The Justice Department has also brought more than 100 criminal cases alleging fraud against the program. In its push to get money out the door quickly, the Small Business Administration approved more than 2 million loans that were later flagged as potentially problematic.
"The scale of this program is so beyond anything the Small Business Administration has had to run previously, it's mind-blowing," says Sean Moulton of the watchdog group Project on Government Oversight.
"How well did it work? I don't think anyone has a good answer to that question," he adds.
Economists have also raised questions about whether the loans actually kept workers on the job or simply subsidized businesses that would have been open anyway.

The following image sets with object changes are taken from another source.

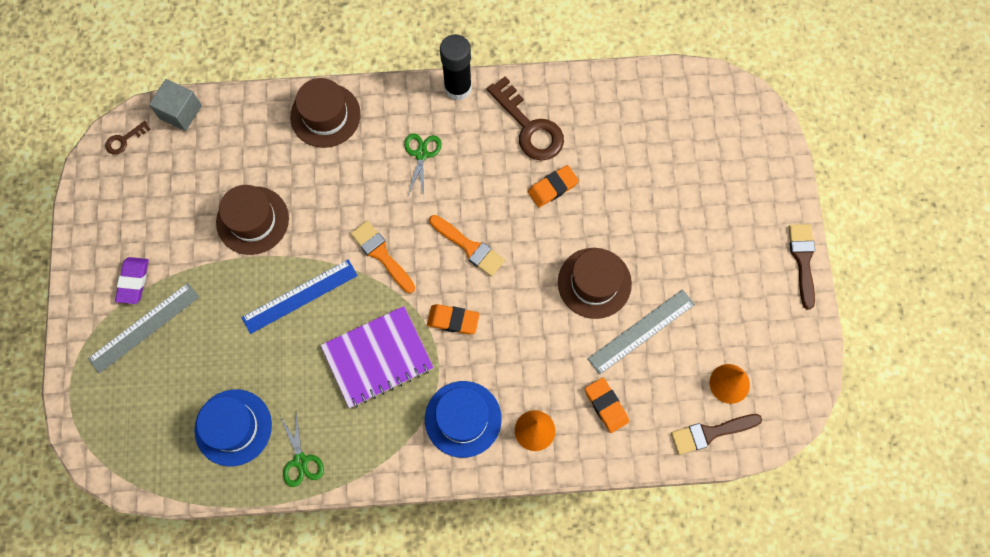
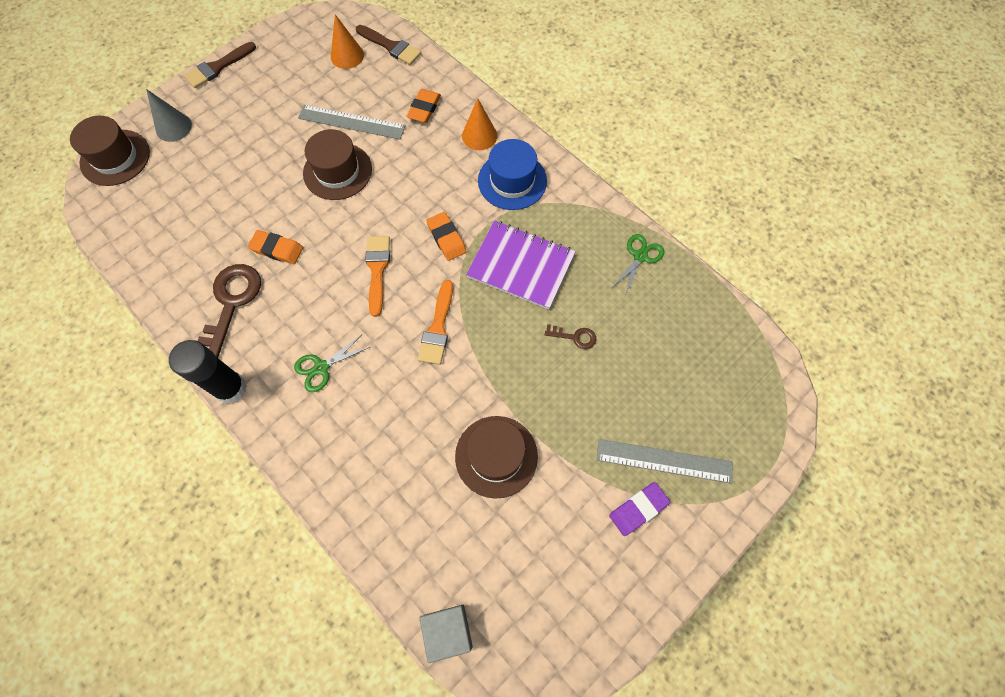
camera: 130 degrees left, 5 degrees down
(124, 140) = (523, 661): brown key -> brown key (574, 337)
(233, 427) = (665, 321): blue hat -> none
(299, 296) = (525, 360): blue ruler -> none
(325, 115) = (344, 482): brown hat -> brown hat (115, 157)
(752, 184) = (173, 127): none -> grey cone

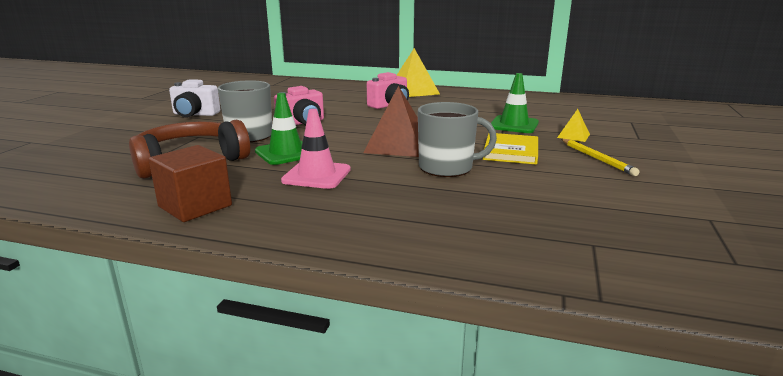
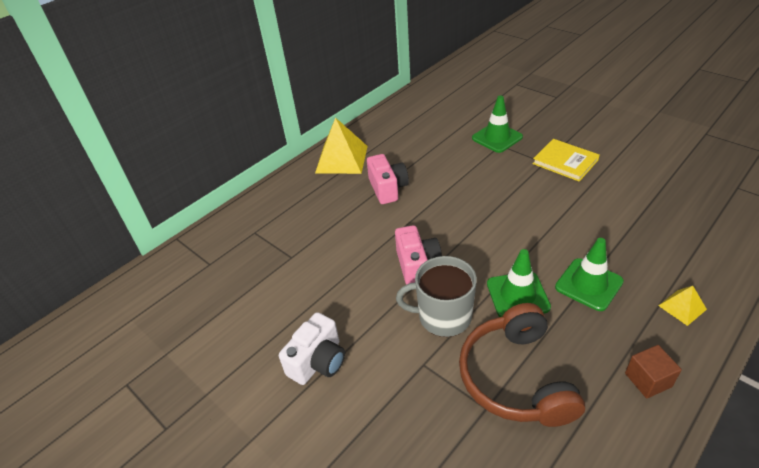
camera: 60 degrees left, 20 degrees up
(195, 206) = (648, 380): brown cube -> brown cube, size x0.64
(316, 175) = (588, 284): pink traffic cone -> green traffic cone
(398, 145) = (524, 216): brown pyramid -> none
(447, 168) = (592, 205): grey mug -> none
(573, 136) = (539, 121): yellow pyramid -> yellow pyramid (682, 307)
(596, 159) = (594, 130): yellow pencil -> none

"We really underestimated the ability of lots of not-in-person service businesses to not only continue doing what they're doing, but even do more of it," says economist John Friedman of Brown University. "As a result of that, a lot of PPP money went to firms that were in fact not really that affected by the pandemic."
Friedman and his colleagues estimate that in its first four months, the loan program actually saved only about 1.5 million jobs — at a cost of about $377,000 each.
Michael Faulkender, who as assistant Treasury secretary for economic policy in the Trump administration helped craft the loan program, argues that it played a much larger role, helping to save more than 18 million jobs during its early months.
"I think relative to how devastating things could have been, PPP was extraordinarily successful," Faulkender says.
Faulkender argues that without the loan program, even more people would have been dumped into the unemployment system, which was already overwhelmed by millions of laid-off workers seeking benefits.
A survey by the Federal Reserve last year found 82% of small employers applied for a PPP loan, and 77% of those who applied received all the money they asked for. Nearly half of those firms still reduced the number of workers they employed.
But layoffs were even more common among companies that didn't get PPP loans. What's more, employers that got a loan were more likely to rehire workers who had been laid off.
Faulkender stresses that the program was originally designed as a kind of economic lifeboat — to keep workers and businesses afloat and together for what was expected to be a brief shutdown, lasting perhaps two months.
Of course, the pandemic has dragged on much longer than that, but despite the doubts, there are plenty of success stories.
Andray Hall credits a PPP loan with keeping his New Jersey kitchen cabinet company afloat during a period when no one wanted strangers taking measurements inside their home.
"For me, it's about the people," Hall said. "The company, we can survive it, but the people, if they fall, it's hard to get back up."
Or take Leckie. His business partner improvised a takeout menu that included barbecue and fried chicken. They added outdoor verandas to the restaurants, with plastic protection against the wind and rain.
And after taking advantage of two rounds of PPP loans, he's still in business.
"I just feel as though it's been a blessing that we're able to still be standing today," he said. "And I think the PPP has played a big part in that."